Sleep Apnea – General Information
Most of people don’t think that snoring is something they should be overly concerned about. Nevertheless, loud, frequent snoring may be a sign of a common and potentially serious disorder, sleep apnea. If you suffer from this medical condition, your breathing repeatedly stops and starts while you’re sleeping. Sleep apnea often goes unrecognized, even though it is treatable. If you learn to identify its warning signs and how to distinguish sleep apnea from normal snoring, you’ll be able to overcome this disorder and sleep well at night.
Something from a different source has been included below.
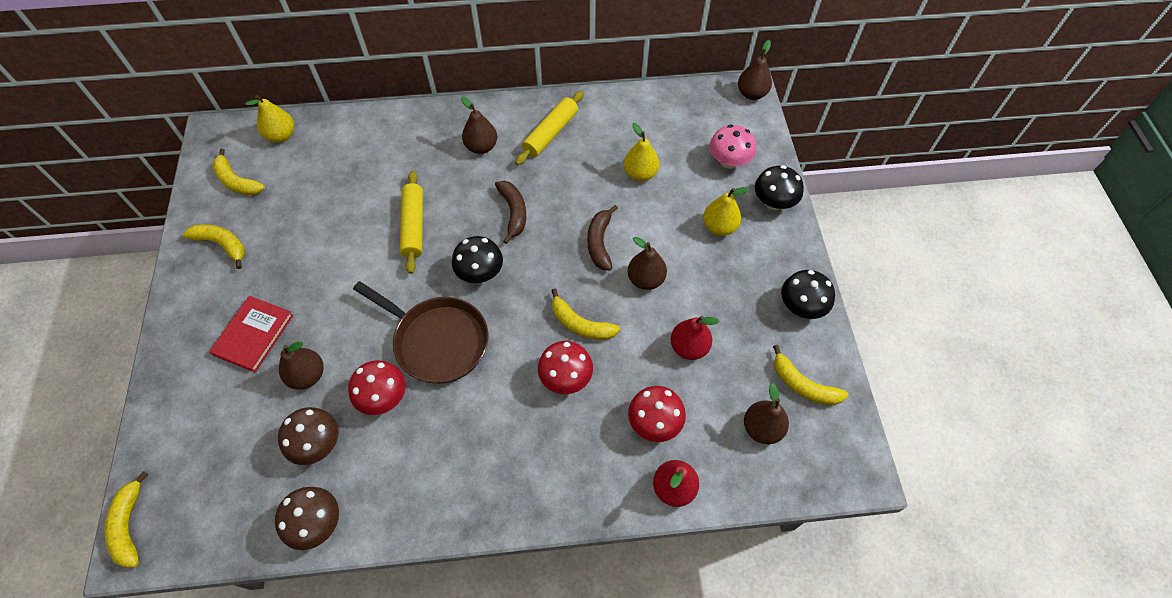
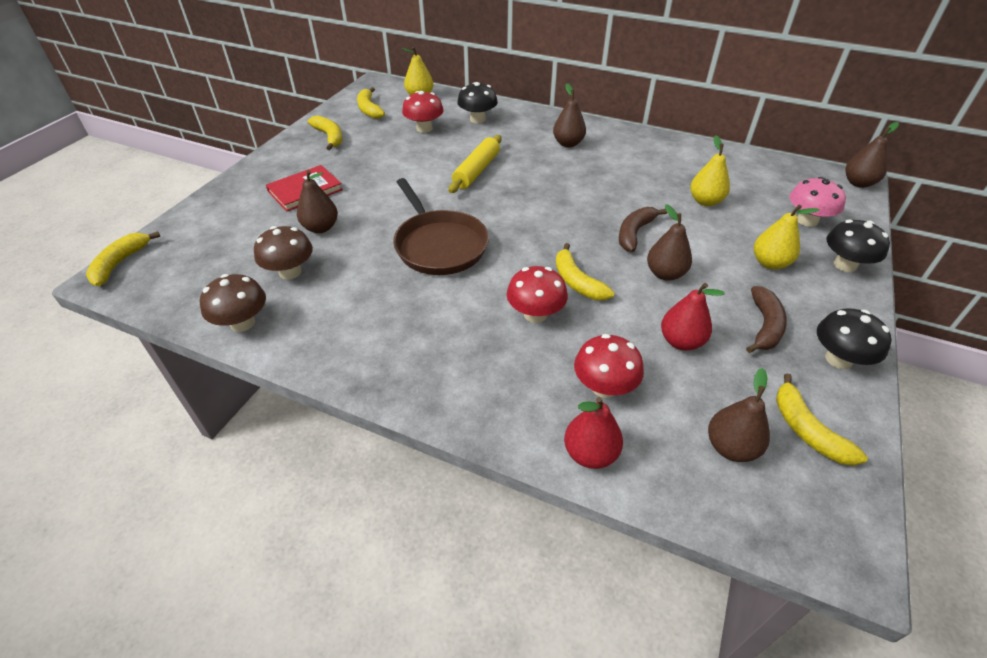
camera: 30 degrees right, 15 degrees down
red mushroom [348,360,406,415] -> red mushroom moved to [402,91,444,133]
black mushroom [452,236,503,283] -> black mushroom moved to [457,82,498,123]
brown banana [495,181,526,244] -> brown banana moved to [746,286,787,353]
yellow rolling pin [515,91,584,165] -> none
In general, sleep apnea affects the way people breathe while they are sleeping. If this condition is untreated, breathing becomes very shallow or briefly interrupted during sleep. The breathing causes are jolting you out of a natural sleep rhythm, since they can occur more than 100 times and usually last between 5 and 25 seconds. For this reason, people who suffer from sleep apnea spend less time in the restorative, deep sleep needed to be productive, mentally sharp and energetic the next day. Furthermore, the chronic sleep deprivation undoubtedly results in poor concentration, slow reflexes, an increased risk of accidents and daytime sleepiness. Eventually, sleep apnea can lead to more serious medical conditions such as heart disease, diabetes, stroke, high blood pressure etc.
Basically, there are three types of sleep apnea: Obstructive sleep apnea, the commonest type of this disorder, occurs when the airway is blocked because the soft tissue in the throat relaxes during sleep. Obstructive sleep apnea often causes loud snoring. Central sleep apnea involves the CNS and it is a much less common type of this sleeping disorder. From time to time, the brains doesn’t signal the muscles that control breathing, so snoring occurs rarely. The third type of sleep apnea is complex sleep apnea, the combination of central and obstructive sleep apnea.
Identifying sleep apnea on your own might be a tricky task, because the most prominent symptoms occur while you’re sleeping. However, you can ask your bed partner to pay attention to your sleep habits or you could record yourself during sleep. In case breathing pauses occur while snoring, and if gasping or chocking follow these pauses, you probably suffer from sleep apnea. Other common symptoms include morning headaches, sore throat or dry mouth when you wake up, having a difficulty to concentrate, learning or memory problems, feeling depressed or irritable etc.
What are the causes of sleep apnea? Although anyone can have sleep apnea, certain risk factors have been associated with this disorder. You are more prone to have obstructive sleep apnea if you are a male, over the age of 65, overweight, a smoker and related to someone with this disorder. Other risk factors include having a thick neck, enlarged adenoids or tonsils, receding chin, deviated septum.
For mild and moderate sleep apnea, lifestyle modification can help in reducing sleep apnea symptoms. Avoiding cigarettes, alcohol, sedatives and sleeping pills is highly recommended for people with sleep apnea. Also, within two hours of going to bed, you should avoid heavy meals and caffeine. If you stick to a steady sleep schedule, you will relax and sleep better. In case you’ve tried lifestyle changes and better-sleep strategies without success, your sleep apnea might be severe, therefore you should see your doctor to get an effective treatment.